** Excerpted passage follows **

Long Cold Winter is the second studio album by American glam metal band Cinderella. It was released in July 1988 on Mercury Records.

The record reached No. 10 in the US and became double-platinum for shipping two million copies in the US by the end of the year, just as their debut album Night Songs had done earlier. It was later certified triple platinum.
The album features four singles, which all charted on the Billboard Hot 100. "Don't Know What You Got (Till It's Gone)", the band's highest-charting single, reached No. 12, "The Last Mile" reached No. 36, "Coming Home" reached No. 20, and "Gypsy Road" hit No. 51, more than a year after the release of the album.

Reception

The album received mixed-to-positive reviews. Music critics remarked the shift of the band's musical style from the clichéd glam metal of their debut to more blues-oriented compositions, but they did not agree in the evaluation of the songs' quality. Contemporary reviewers criticized the album for being "too bluesy" and too derivative of other more famous bands' influences. Only Rock Hard reviewer considered Long Cold Winter "a surprisingly strong rock'n'roll album, rough, unpolished, powerful, but still melodious", and praised Keifer's vocals and the level of songwriting.

** End of Excerpted passage **
** Available data follows **

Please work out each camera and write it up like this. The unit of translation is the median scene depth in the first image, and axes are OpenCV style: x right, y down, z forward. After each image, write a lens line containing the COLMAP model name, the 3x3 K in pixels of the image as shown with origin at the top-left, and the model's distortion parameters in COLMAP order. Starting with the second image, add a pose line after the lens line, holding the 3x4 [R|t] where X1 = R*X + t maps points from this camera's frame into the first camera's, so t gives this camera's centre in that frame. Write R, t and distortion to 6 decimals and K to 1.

** End of Available data **
** Available data follows **

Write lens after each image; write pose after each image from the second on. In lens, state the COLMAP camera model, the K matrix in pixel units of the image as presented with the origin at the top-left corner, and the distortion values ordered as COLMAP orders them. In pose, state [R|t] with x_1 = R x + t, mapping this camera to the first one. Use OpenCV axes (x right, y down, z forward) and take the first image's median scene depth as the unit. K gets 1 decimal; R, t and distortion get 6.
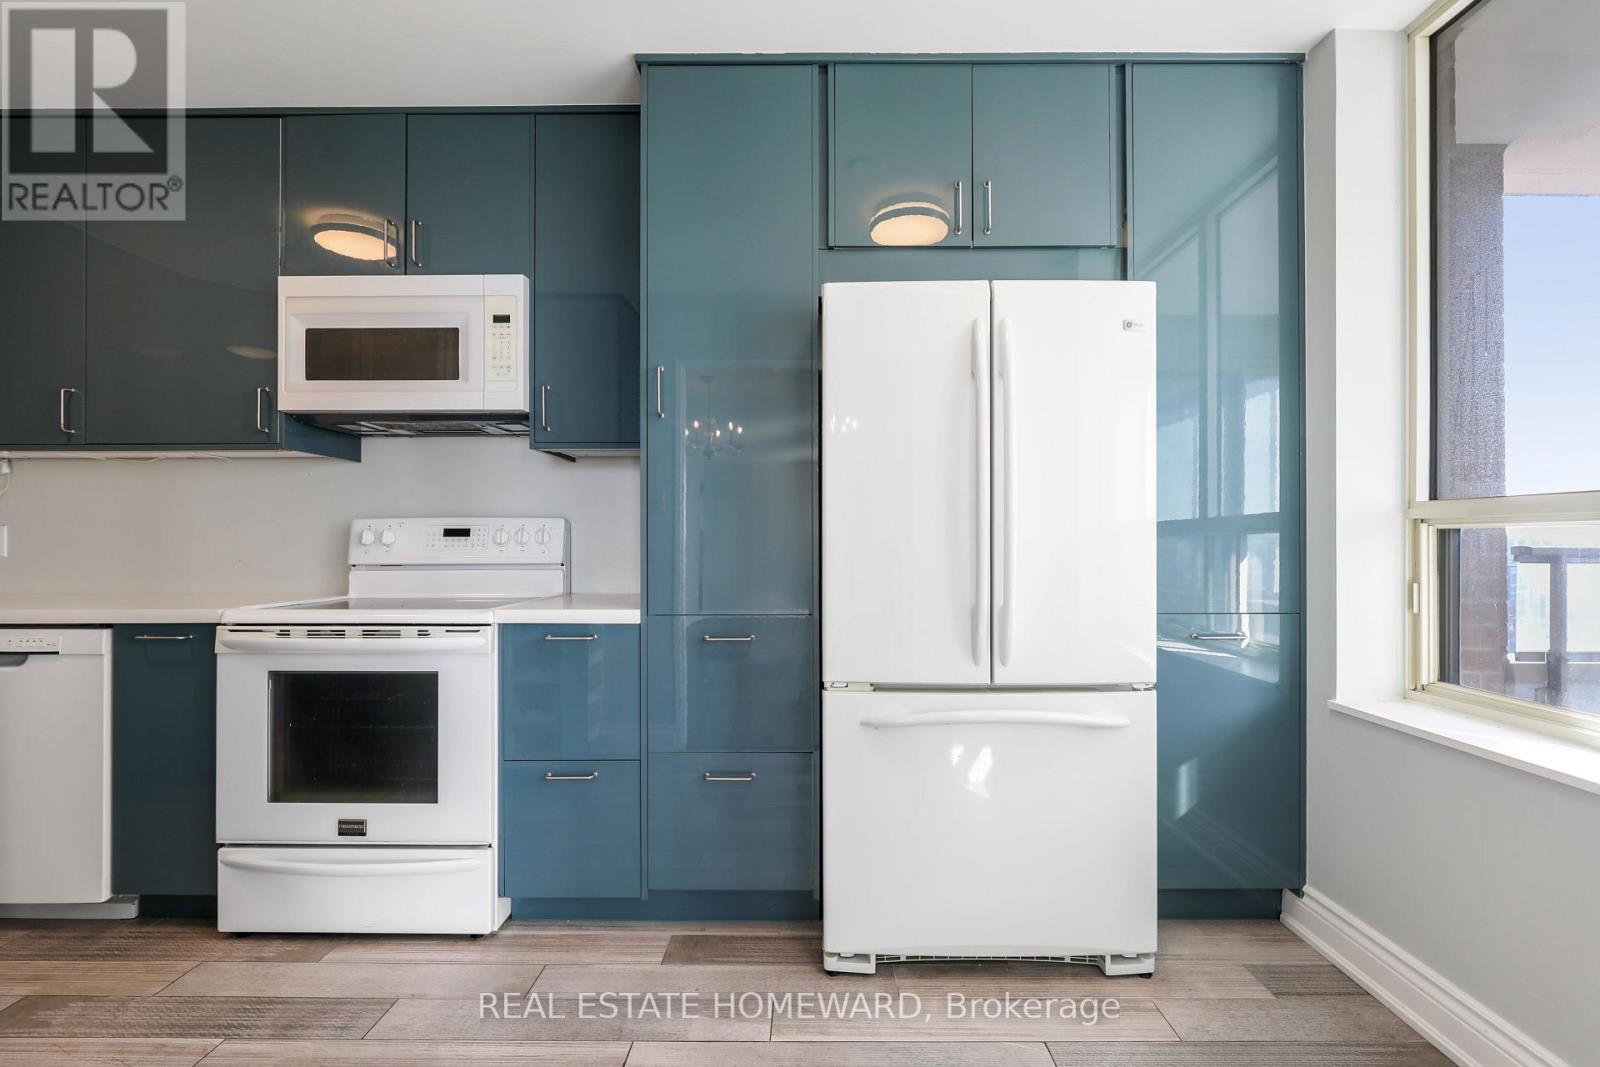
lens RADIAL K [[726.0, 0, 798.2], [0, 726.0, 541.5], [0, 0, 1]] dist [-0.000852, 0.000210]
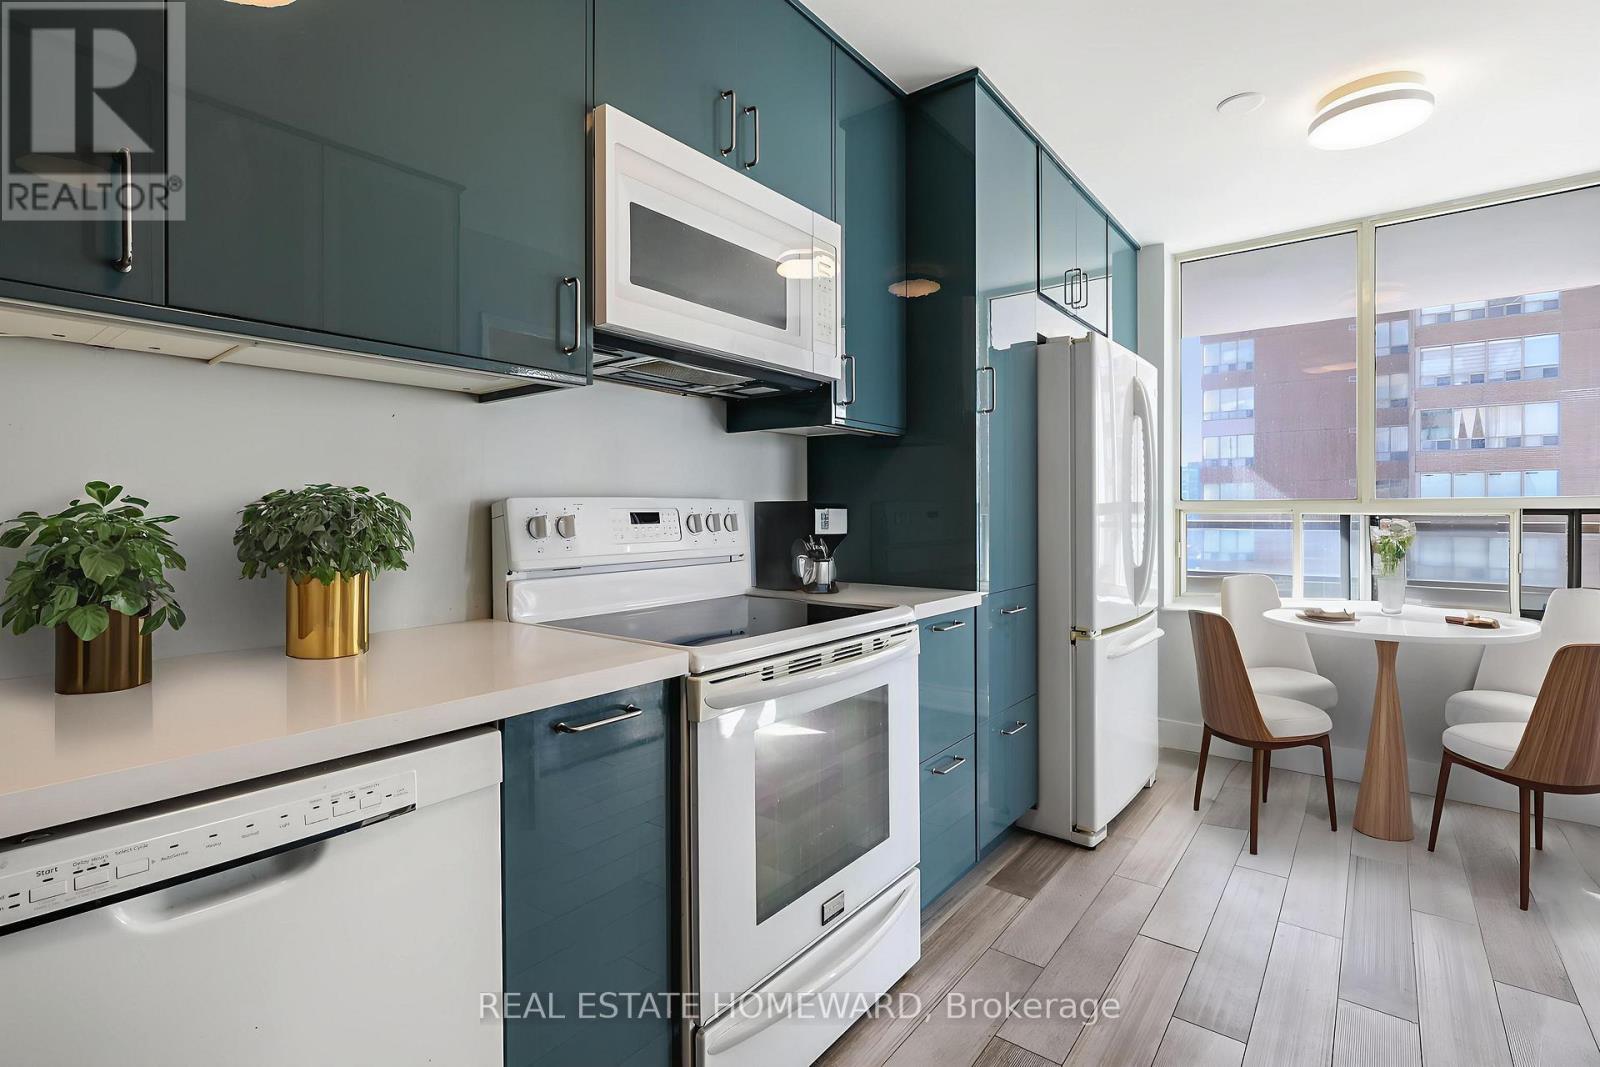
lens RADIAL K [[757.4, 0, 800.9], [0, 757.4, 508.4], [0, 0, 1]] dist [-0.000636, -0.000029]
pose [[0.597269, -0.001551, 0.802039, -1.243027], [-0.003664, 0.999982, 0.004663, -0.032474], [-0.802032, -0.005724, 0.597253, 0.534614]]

** End of Available data **

Brief 1 - From the Long Cold Winter text, reproduce word for word the stretch starting with "The record reached" and going on through "of the album.".
Brief 2 - Put this sentence from the Long Cold Winter text into French: "The album received mixed-to-positive reviews."

Response 1 -
The record reached No. 10 in the US and became double-platinum for shipping two million copies in the US by the end of the year, just as their debut album Night Songs had done earlier. It was later certified triple platinum.
The album features four singles, which all charted on the Billboard Hot 100. "Don't Know What You Got (Till It's Gone)", the band's highest-charting single, reached No. 12, "The Last Mile" reached No. 36, "Coming Home" reached No. 20, and "Gypsy Road" hit No. 51, more than a year after the release of the album.

Response 2 - L'album a reçu des critiques mitigées à positives.